Last night when Gravity director Alfonso Cuarón won best director at the Golden Globes, he began his acceptance speech by saying, “This is for the hundreds of people that made this film possible,” a reference to the film’s crew, including countless vfx/animation artists. He also thanked the film’s vfx supervisor, Framestore’s Tim Webber, by name.

Cuarón has been transparent about the heavy use of animation in his film and repeatedly expressed gratitude for the work of the artists. His acknowledgment of the animation technique and its creators signals a positive step forward. It also stands in stark contrast to other live-action directors who have used vfx/animation in recent high-profile projects, namely Ang Lee, who neglected to thank Life of Pi’s vfx crew when he won an Oscar last year, and James Cameron, who doesn’t believe that the animation in Avatar is animation.

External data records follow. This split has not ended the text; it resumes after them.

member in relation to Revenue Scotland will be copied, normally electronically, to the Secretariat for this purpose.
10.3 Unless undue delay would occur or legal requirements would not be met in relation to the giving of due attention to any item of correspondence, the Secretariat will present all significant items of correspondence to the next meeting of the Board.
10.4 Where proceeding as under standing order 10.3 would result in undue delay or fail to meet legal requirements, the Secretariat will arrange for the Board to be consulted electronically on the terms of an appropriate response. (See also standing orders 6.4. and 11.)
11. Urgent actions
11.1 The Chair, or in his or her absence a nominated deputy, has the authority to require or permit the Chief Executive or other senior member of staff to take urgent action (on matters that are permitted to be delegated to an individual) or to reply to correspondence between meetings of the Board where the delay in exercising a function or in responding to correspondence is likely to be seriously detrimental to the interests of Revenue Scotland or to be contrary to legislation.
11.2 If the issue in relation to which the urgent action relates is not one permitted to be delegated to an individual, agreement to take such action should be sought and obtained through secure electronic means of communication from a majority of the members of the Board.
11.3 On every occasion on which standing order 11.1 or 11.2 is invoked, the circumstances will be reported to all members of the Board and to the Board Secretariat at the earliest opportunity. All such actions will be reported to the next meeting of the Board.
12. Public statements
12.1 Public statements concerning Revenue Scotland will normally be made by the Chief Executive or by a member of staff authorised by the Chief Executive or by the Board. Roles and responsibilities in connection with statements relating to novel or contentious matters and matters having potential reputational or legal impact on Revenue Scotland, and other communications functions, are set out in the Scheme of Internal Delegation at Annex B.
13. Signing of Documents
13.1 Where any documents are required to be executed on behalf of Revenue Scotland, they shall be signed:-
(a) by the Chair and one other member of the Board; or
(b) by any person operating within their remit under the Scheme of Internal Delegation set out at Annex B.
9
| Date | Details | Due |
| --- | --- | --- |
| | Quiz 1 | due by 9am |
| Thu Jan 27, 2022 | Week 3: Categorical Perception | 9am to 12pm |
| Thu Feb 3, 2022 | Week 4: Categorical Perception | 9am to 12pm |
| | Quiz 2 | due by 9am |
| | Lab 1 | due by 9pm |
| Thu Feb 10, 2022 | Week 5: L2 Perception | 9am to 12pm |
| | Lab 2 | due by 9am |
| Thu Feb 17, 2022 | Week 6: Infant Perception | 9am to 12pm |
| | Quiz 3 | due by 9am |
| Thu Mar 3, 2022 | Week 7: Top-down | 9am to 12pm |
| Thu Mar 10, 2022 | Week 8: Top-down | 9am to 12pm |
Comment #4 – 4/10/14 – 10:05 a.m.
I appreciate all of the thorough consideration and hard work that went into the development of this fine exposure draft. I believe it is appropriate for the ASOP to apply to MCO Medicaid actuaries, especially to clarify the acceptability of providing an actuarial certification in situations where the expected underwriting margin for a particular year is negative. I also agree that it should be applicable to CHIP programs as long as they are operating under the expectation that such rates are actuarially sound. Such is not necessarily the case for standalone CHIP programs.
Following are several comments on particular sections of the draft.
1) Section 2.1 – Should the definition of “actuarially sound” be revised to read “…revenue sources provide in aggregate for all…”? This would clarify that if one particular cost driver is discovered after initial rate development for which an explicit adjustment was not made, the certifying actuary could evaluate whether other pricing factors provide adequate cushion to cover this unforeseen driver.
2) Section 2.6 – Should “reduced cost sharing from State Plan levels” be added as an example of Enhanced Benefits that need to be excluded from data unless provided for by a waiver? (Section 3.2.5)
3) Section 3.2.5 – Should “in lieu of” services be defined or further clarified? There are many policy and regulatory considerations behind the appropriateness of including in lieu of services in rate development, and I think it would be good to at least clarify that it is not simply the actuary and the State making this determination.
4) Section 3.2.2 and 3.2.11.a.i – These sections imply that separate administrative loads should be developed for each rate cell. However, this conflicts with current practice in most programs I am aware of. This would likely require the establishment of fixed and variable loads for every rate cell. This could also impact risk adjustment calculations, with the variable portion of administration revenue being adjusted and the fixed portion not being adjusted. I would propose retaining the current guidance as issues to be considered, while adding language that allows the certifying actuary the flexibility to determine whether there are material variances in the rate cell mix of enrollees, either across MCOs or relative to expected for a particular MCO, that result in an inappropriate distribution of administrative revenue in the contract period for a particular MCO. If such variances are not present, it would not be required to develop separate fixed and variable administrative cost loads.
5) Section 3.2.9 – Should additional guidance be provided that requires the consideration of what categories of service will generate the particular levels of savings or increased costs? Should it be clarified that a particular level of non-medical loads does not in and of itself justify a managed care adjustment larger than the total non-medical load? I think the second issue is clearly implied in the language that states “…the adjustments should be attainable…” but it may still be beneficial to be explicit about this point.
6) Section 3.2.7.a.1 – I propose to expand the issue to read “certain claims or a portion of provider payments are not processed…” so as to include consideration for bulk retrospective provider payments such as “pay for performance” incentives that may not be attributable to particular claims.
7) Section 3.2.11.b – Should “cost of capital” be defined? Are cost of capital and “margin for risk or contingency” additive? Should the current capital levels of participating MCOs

Cuarón’s acceptance speech did not go unnoticed. At least one compositing supervisor, ILM’s Todd Vaziri, applauded him on Twitter:


  • Roberto Severino

    Very good. Glad the artists are at least getting some kind of recognition for their involvement in the film.

  • Strong Enough

    oh come with the ang lee thing. he was in shock he won. i’m sure it’s a surreal experience and most people’s brain aren’t even working right when their name gets called

  • Eliza

    They can get thanked at every award ceremony and in the end, the real issue is still about money. They want to get paid more for the grueling working they’re doing. Hell, I’m sure if they got paid more, they wouldn’t be making a peep about someone forgetting to mention a general “Oh and the VFX crew” statement at some ceremony.

    It’s one thing to get outraged when Cameron says it’s not animation, that trivializes your job. It’s another when Lee just damn forgets to specifically say “Video effects” before he said the word “crew”.

    • ThePuppeteer

      Avatar is NOT an animation film, because it’s a motion capture WITH animation (and of course real footage) one. And that’s why… not just “because Cameron says so”.

      • möbius123

        that might be partialy true for the human characters but you forget that there were thousands of other creatures, vehicles, robots and other stuff in the movie that were definitely animated by hand and a load massive Digital Environment creation.

        • ThePuppeteer

          No… I didn’t forget. I actually put it in capital letter.
          It’s the “WITH animation” part! ;)

          And of course, you’re right… there are a lot of other departments involved. I was just talking about the “motion/animation” bit of it.

      • Rick Sander

        Hey there, worked on avatar, some of the LOTR movies and happy feet. While there is plenty of motion capture to get the initial performances, there is a ton of animation tweaking when characters are stronger or move differently than humans. Theres some great stuff about Golum especially. And has been pointed out, there are tons of other types of creatures and vehicles.

      • grailpuffin

        Motion capture on its own can be stiff, artificial and sometimes even unusable. There is often a substantial amount of animation layered on top to make the footage even believable, let alone artful or soulful, despite what some ignorant film makers would have people believe. Animation adds the spark of life to a performance.

  • binal shah

    Bravo !!!

  • ThePuppeteer

    Actually I am working as a motion editor and I’ve done before as animator too, so I know what I’m talking about. That’s motion editing WITH animation.
    Animators don’t take that data… we do, and then, hand it over to animation if/when needed.
    Animators KEYFRAME animate 100% other creatures like beasts, robots, and many other things that are not motion captured, which is a lot of work and a pretty awesome one… no discussion there.

    I think the problem or misunderstanding here, is the use of the word animation.
    To be clear, when I talk about animation (in terms of things that are moving on the shot), I mean “keyframe animation” as a technique, and not animation as “industry”.

    So again, Avatar is not a Keyframe animation driven film, but a motion (or performance) capture one with keyframe animation as well.

    And again… just talking about the motion/performance side of the film.

  • IJK

    I’m pretty sure he thanked his lawyer, singular. Who could have been a very close person and maybe even helped him get to work on the project in the first place. Lawyers can have friends too you know.

  • Strong Enough

    this isn’t a competition. the 100s of people who worked on the film know what they did and so does ang lee. but does it ever occur to you that he constantly saw his lawyer through all those years while never really seeing the animators and such? its no excuse but of course the people closest to him would be first on his mind. it was a mistake and he was shocked. he is only human

  • Strong Enough

    You sound like a VFX worker scorned. I was talking bout Ang Lee not the whole drama of VFX and hollywood. It is sad what they did to those with the jaws music but Ang doesn’t need to apologize to anyone. They won their oscar and he won his.